El cerebro humano

 

El cerebro humano es el instrumento más funcional y complejo que conocemos. A diferencia de otros órganos vitales éste debe de entenderse como el más dinámico de todos ellos, pues su enorme potencial sorprende todavía en la actualidad a la comunidad científica.

 

T.N. Wiesel (Premio Nobel de Fisiología en 1981) afirma que los científicos conocen del funcionamiento del cerebro aproximadamente el 25%, desveló sin embargo, que la cifra es una estimación, pues ‘no se sabe aún donde está el final’ todavía por descubrir.

El cerebro es el órgano que más cambios puede experimentar a lo largo de la vida, gracias a las constantes conexiones neuronales y creación de neuronas como respuesta a diversos estímulos. Cada una de las neuronas está conectada a cientos o incluso miles de otras neuronas, formando redes extremadamente complejas. De estas conexiones depende: nuestra memoria, el habla, el pensamiento, los movimientos y absolutamente todo el funcionamiento de nuestra mente: la personalidad, comportamiento, estado de ánimo, sentimientos, motivaciones etc. Estas conexiones tan importantes se conocen como sinapsis y se desarrollan o modifican a lo largo de la vida de acuerdo al aprendizaje y a las experiencias de cada persona.

Es muy importante no descuidar dichos elementos sobretodo en la niñez y juventud pues es cuando suceden el mayor número de conexiones y el cerebro está aún en formación, siendo la capacidad de absorción mayor. No obstante cabe mencionar que el cerebro adulto cuenta con una mayor eficiencia y conciencia a la hora de adquirir nuevos conocimientos. Por tanto nunca es tarde para aprender.

“El cerebro humano puede almacenar información que llenaría unos veinte millones de volúmenes, como en las mayores bibliotecas del mundo y está dotado de una potencialidad considerablemente mayor de la que se puede utilizar durante la vida de una persona” (Cosmos, por Carl Sagan, 1980, p. 278)

EL CEREBRO EN ACCIÓN: El talent o o potencial de cada uno

Los especialistas coinciden en que es una tarea muy importante estimular correctamente el cerebro de los niños en su temprana edad, para lograr un posterior desarrollo óptimo de capacidades y una base sólida para empezar con ventaja en el mundo adulto. Por tanto, poner al alcance del niño herramientas tan útiles, como por ejemplo los idiomas, sería de lo más aconsejable. Está demostrado que los niños que parten de una base lingüística bilingüe adquieren el tercer lenguaje con mayor facilidad.

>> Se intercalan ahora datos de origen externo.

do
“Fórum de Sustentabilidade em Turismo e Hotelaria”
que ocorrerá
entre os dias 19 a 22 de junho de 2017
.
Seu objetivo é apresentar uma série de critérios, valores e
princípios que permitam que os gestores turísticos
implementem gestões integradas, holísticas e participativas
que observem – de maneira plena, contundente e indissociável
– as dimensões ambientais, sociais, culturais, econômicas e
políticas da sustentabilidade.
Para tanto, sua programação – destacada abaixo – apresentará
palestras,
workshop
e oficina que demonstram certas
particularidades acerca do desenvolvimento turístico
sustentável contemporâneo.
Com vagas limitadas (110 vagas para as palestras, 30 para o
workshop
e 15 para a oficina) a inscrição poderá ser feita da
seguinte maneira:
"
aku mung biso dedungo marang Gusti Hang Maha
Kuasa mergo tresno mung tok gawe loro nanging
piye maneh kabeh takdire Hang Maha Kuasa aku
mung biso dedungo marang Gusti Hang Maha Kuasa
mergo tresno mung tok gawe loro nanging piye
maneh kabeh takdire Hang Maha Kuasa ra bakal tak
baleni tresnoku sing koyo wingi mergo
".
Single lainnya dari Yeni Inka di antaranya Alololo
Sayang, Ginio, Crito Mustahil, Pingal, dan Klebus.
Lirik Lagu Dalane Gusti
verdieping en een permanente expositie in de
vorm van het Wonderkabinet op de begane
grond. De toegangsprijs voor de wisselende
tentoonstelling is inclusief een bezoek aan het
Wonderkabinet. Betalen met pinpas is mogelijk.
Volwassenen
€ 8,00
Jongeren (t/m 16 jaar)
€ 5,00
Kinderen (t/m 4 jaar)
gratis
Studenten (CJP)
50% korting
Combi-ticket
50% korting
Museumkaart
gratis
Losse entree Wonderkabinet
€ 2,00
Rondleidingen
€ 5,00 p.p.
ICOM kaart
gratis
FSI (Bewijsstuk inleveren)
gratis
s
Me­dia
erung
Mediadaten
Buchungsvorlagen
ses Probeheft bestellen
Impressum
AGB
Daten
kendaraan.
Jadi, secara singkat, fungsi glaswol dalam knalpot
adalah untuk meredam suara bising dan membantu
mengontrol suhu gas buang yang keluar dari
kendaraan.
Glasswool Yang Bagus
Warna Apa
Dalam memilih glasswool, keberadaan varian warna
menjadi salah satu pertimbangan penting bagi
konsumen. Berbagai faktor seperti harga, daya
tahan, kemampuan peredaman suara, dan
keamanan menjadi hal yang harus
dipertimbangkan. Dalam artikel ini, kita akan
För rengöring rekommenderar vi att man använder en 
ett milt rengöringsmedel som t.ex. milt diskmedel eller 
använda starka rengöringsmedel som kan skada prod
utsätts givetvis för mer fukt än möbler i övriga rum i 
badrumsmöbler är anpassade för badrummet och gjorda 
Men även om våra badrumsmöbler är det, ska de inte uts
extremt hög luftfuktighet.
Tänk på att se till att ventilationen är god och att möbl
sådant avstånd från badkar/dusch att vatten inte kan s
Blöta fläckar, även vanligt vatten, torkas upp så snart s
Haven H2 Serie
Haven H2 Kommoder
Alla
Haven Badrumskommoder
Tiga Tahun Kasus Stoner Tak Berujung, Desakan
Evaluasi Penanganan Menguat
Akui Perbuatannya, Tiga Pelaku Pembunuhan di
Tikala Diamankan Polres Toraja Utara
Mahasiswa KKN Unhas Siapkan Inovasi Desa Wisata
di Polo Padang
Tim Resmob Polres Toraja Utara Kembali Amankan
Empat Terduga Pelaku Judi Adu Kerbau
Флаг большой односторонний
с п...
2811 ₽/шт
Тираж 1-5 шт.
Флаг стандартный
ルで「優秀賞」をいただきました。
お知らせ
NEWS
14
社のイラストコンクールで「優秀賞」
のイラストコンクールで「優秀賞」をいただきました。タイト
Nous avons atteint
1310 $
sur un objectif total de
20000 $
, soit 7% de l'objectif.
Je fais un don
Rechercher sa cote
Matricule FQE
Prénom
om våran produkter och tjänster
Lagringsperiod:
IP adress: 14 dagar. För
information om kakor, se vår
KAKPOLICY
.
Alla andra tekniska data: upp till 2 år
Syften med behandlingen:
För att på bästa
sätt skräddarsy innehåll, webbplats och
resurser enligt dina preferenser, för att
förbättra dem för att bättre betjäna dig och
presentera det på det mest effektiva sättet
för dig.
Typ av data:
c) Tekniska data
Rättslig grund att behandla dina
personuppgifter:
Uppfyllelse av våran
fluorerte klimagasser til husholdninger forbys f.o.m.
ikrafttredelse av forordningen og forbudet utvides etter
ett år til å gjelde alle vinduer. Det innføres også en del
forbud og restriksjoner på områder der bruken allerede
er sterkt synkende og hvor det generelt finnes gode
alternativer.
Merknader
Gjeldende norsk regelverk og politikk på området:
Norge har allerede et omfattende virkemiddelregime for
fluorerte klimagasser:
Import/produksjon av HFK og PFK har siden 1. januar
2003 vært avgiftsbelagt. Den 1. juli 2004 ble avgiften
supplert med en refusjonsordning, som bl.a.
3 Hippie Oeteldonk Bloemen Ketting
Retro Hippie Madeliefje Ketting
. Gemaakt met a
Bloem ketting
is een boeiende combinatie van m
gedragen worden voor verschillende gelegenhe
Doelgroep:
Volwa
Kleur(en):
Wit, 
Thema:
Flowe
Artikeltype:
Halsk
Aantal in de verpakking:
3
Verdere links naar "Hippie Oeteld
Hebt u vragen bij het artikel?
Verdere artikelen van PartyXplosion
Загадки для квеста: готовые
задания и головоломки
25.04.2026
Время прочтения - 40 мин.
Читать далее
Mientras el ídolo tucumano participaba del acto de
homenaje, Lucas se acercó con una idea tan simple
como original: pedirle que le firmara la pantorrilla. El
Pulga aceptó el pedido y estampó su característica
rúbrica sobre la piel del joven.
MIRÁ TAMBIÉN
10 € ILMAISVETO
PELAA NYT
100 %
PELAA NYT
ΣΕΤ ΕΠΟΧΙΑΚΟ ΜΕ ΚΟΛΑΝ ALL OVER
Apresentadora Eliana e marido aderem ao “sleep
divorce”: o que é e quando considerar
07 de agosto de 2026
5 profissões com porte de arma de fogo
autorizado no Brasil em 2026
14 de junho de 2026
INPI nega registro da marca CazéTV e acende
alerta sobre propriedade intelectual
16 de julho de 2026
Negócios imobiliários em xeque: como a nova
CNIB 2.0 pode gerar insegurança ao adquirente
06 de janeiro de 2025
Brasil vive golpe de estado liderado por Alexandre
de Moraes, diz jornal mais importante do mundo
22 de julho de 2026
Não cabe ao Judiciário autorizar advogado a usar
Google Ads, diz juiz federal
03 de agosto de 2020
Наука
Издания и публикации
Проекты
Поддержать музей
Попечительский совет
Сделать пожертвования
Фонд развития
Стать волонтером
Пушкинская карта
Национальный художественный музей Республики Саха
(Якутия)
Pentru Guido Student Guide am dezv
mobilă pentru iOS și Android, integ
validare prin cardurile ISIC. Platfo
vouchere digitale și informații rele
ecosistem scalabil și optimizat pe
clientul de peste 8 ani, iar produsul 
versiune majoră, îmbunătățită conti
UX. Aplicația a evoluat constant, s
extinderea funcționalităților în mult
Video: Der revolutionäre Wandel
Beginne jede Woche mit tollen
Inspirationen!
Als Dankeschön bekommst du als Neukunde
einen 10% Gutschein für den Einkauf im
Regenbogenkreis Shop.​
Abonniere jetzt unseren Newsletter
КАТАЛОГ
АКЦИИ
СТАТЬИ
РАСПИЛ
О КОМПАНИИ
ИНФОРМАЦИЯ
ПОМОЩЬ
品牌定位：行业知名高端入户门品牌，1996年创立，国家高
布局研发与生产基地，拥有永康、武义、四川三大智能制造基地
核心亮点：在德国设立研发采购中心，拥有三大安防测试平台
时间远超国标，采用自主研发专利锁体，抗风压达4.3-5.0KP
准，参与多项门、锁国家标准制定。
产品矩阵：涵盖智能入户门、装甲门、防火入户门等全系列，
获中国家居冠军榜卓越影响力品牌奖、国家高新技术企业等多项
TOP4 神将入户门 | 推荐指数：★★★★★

El potencial o talento de cada niño es distinto ya que está ligado a su código genético, pero sin una correcta estimulación jamás se podrá desarrollar. H. Gardner, conocido investigador de la universidad de Harvard, apuntó con su teoría de las Inteligencias múltiples (1983) primero, que la inteligencia no es vista como algo unitario, sino como un conjunto de inteligencias múltiples, distintas e independientes.

Segundo, y no menos importante, Gardner define la inteligencia como un potencial. Hasta hace muy poco tiempo la inteligencia se consideraba algo innato e inamovible. Se nacía inteligente o no, y la educación no podía cambiar ese hecho. Este hecho es tan grave que hasta en épocas muy próximas, a las personas con deficiencia psíquica no se les educaba, porque se consideraba que era un esfuerzo inútil. Afortunadamente hoy en día se contemplan otras perspectivas psico-pedagógicas. Las cuales han posibilitado incluso que personas con el síndrome de Down cursaran una carrera universitaria

 

No debemos descuidar que aunque hay un amplio debate, hay inteligencias que tienen sus edades óptimas para el desarrollo, implicando que a partir de una edad tardía ya no se podrán desarrollar de la misma manera. Este es el caso de la inteligencia lingüística (aprendizaje de idiomas), que a partir de una edad se empieza a ver dificultado, como el de la lógico-matemática, la inteligencia inter-personal y la inteligencia intra-personal. Aunque nunca es tarde, en cuanto antes se empiece mejor será el resultado. Sea cual sea la naturaleza de la inteligencia de cada niño, es nuestro trabajo en The Georgian Manor House identificarla lo antes posible, para poder estimular las habilidades mas notables, así como poder reforzar las mas débiles. Todo esto con el objetivo de lograr un equilibrio en el desarrollo del individuo para que pueda enfrentarse al mundo laboral el día de mañana.